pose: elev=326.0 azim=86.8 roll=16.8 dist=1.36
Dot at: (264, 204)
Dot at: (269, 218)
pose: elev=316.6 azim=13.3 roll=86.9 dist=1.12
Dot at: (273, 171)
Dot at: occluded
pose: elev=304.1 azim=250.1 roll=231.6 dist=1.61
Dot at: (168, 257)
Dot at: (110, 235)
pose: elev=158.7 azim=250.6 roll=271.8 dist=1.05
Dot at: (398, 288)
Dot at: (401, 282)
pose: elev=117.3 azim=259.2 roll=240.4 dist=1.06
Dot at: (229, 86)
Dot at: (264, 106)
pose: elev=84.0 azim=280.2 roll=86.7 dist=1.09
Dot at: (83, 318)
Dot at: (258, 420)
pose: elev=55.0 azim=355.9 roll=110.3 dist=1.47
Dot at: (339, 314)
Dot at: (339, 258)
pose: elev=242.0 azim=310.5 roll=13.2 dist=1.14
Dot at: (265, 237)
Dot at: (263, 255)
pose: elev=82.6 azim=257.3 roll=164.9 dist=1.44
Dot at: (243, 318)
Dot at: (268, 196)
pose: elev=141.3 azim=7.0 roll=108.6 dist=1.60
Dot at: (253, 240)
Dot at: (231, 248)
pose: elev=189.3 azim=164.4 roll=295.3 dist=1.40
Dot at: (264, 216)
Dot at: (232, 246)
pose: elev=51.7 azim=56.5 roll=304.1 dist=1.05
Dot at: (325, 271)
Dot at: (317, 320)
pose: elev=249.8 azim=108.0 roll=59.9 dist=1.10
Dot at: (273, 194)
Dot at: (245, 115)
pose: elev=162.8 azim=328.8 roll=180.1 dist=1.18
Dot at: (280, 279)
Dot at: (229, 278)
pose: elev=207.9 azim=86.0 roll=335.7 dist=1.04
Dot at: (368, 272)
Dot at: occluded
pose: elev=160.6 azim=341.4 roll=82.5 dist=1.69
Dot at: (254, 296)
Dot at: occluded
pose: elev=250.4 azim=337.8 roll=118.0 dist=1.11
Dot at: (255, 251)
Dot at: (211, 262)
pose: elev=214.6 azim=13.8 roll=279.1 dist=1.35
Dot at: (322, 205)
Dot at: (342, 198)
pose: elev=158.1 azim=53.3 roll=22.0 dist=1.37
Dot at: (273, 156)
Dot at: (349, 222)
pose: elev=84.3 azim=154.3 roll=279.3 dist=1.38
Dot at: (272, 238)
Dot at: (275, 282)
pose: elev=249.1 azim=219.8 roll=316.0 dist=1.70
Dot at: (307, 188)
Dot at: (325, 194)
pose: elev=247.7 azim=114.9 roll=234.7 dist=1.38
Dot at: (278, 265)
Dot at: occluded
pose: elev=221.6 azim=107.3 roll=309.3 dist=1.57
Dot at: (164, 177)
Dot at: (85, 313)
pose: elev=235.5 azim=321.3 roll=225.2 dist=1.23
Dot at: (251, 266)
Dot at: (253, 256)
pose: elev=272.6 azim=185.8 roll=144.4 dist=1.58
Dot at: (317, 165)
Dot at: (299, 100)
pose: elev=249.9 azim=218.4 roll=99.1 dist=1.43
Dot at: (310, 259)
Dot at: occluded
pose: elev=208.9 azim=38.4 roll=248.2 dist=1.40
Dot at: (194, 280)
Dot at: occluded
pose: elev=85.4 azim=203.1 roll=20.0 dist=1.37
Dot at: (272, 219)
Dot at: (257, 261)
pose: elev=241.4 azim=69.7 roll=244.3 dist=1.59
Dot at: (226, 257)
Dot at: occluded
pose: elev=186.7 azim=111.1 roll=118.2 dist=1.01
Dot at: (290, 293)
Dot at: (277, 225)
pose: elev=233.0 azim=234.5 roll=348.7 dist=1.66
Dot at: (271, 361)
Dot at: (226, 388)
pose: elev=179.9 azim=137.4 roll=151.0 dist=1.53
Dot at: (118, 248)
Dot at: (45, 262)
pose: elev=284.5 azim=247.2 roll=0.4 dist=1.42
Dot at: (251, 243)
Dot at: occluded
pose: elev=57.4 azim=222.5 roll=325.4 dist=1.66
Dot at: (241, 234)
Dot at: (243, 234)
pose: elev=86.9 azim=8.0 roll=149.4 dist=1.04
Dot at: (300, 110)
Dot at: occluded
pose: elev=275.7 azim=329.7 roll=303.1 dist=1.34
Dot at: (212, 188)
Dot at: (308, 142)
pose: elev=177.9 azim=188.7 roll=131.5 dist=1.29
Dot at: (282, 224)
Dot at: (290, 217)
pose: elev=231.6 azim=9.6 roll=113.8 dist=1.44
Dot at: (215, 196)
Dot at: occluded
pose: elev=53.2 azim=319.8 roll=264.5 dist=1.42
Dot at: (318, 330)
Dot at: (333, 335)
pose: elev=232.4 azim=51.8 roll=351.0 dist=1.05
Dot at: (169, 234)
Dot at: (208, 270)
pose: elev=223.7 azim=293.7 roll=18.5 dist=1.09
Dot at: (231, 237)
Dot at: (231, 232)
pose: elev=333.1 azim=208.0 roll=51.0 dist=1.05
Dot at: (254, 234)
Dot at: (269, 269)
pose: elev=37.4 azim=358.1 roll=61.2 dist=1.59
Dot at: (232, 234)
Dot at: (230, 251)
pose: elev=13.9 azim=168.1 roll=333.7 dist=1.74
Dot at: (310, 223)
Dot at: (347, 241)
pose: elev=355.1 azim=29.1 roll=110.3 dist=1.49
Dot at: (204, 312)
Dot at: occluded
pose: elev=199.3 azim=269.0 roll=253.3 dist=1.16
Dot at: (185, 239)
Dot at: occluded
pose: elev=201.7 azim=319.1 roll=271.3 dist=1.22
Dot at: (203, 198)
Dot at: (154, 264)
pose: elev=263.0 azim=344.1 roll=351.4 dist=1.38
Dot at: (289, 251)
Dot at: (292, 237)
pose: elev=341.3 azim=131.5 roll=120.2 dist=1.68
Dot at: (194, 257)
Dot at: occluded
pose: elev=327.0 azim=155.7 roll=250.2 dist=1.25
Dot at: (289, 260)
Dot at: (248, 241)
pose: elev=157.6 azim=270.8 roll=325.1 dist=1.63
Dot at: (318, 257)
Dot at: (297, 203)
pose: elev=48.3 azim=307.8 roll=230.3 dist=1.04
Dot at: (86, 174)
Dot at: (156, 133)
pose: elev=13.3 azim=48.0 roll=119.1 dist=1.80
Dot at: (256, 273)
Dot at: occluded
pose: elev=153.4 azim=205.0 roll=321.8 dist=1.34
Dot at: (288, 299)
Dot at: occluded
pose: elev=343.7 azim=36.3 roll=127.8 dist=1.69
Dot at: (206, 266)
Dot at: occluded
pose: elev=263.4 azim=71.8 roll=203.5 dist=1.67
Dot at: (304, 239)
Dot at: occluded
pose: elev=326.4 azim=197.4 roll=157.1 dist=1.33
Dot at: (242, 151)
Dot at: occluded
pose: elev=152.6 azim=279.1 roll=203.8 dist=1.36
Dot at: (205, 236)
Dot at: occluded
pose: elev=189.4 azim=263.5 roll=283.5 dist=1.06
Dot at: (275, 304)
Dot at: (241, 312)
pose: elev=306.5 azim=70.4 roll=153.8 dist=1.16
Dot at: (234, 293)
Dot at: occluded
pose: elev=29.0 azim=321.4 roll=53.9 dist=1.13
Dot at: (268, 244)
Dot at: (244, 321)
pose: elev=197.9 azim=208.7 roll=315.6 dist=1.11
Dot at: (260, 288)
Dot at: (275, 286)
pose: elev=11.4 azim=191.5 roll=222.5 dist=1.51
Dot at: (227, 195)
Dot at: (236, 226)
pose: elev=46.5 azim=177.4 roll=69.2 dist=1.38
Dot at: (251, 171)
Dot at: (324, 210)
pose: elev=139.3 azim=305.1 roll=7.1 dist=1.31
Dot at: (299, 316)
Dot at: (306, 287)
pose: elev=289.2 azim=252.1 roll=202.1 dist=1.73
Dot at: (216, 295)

· · · ·

AIM OF THE TASK: Write out again, unchanged, the lines from the first line of the items through the line with "Dot at: (232, 246)".

ANSWER TO THIS PROBLEM:
pose: elev=326.0 azim=86.8 roll=16.8 dist=1.36
Dot at: (264, 204)
Dot at: (269, 218)
pose: elev=316.6 azim=13.3 roll=86.9 dist=1.12
Dot at: (273, 171)
Dot at: occluded
pose: elev=304.1 azim=250.1 roll=231.6 dist=1.61
Dot at: (168, 257)
Dot at: (110, 235)
pose: elev=158.7 azim=250.6 roll=271.8 dist=1.05
Dot at: (398, 288)
Dot at: (401, 282)
pose: elev=117.3 azim=259.2 roll=240.4 dist=1.06
Dot at: (229, 86)
Dot at: (264, 106)
pose: elev=84.0 azim=280.2 roll=86.7 dist=1.09
Dot at: (83, 318)
Dot at: (258, 420)
pose: elev=55.0 azim=355.9 roll=110.3 dist=1.47
Dot at: (339, 314)
Dot at: (339, 258)
pose: elev=242.0 azim=310.5 roll=13.2 dist=1.14
Dot at: (265, 237)
Dot at: (263, 255)
pose: elev=82.6 azim=257.3 roll=164.9 dist=1.44
Dot at: (243, 318)
Dot at: (268, 196)
pose: elev=141.3 azim=7.0 roll=108.6 dist=1.60
Dot at: (253, 240)
Dot at: (231, 248)
pose: elev=189.3 azim=164.4 roll=295.3 dist=1.40
Dot at: (264, 216)
Dot at: (232, 246)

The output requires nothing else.